The actors of all the Christopher Reeve era Superman films have such a great dynamic together that even in a movie as poor as Superman IV I can still enjoy their interactions. Especially the scenes in the Daily Planet offices have such energy to them and even contains a bit of that His Girl Friday feeling to them with Christopher Reeve having a bit of that Cary Grant to his acting DNA; plus you know an actor is perfect for a role when I find myself accidentally referring to the actor as Clark Kent and not Christopher Reeve. But if there’s anyone who steals the show its Terrance Stamp as General Zod. One of those performances which bring me eternal levels of respect to an actor. Every one of his beautiful hammed up, menacing lines I could listen to all day.

The wonderfully kitsch special effects of Superman II just get better with age; give me these charmingly fake effects over eyesore CGI any day (ok I’ll try and avoid a CGI rant). Likewise the 3rd Rock From the Sun type humor such as Zod and his minions mistaking Earth’s name as planet Houston to the visual comedy (Zod walking on water) has some big laughs (as well as that humorous use of product placement during a fight scene for Marlboro Cigarettes and then Coca-Cola only a few seconds later amuses me).

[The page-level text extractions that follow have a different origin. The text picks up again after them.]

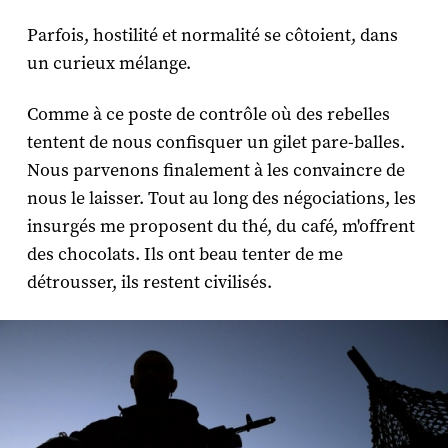
Parfois, hostilité et normalité se côtoient, dans
un curieux mélange.
Comme à ce poste de contrôle où des rebelles
tentent de nous confisquer un gilet pare-balles.
Nous parvenons finalement à les convaincre de
nous le laisser. Tout au long des négociations, les
insurgés me proposent du thé, du café, m'offrent
des chocolats. Ils ont beau tenter de me
détrousser, ils restent civilisés.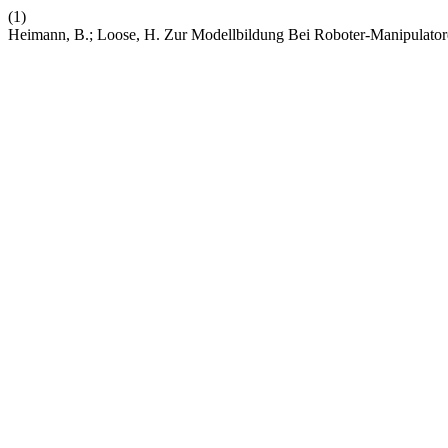
(1)
Heimann, B.; Loose, H. Zur Modellbildung Bei Roboter-Manipulator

Many people will say Superman is a boring superhero, what tosh! A guy who makes the world a better place for others who can’t enjoy his own life and has to work with the woman he’s madly in love with, but can’t profess it to her. If that’s that tragic then I don’t know what is. Speaking of romance, that is perhaps my favourite aspect of Superman II; the romance between Lois and Clark is perfect. I so badly wanted to see these two get together, two down to earth souls who are too perfect for each other. Margot Kidder’s voice is so emotive and she has that Margaret Sullavan like quality to her. At the film’s most intense romantic moments her tearful pleas kill me.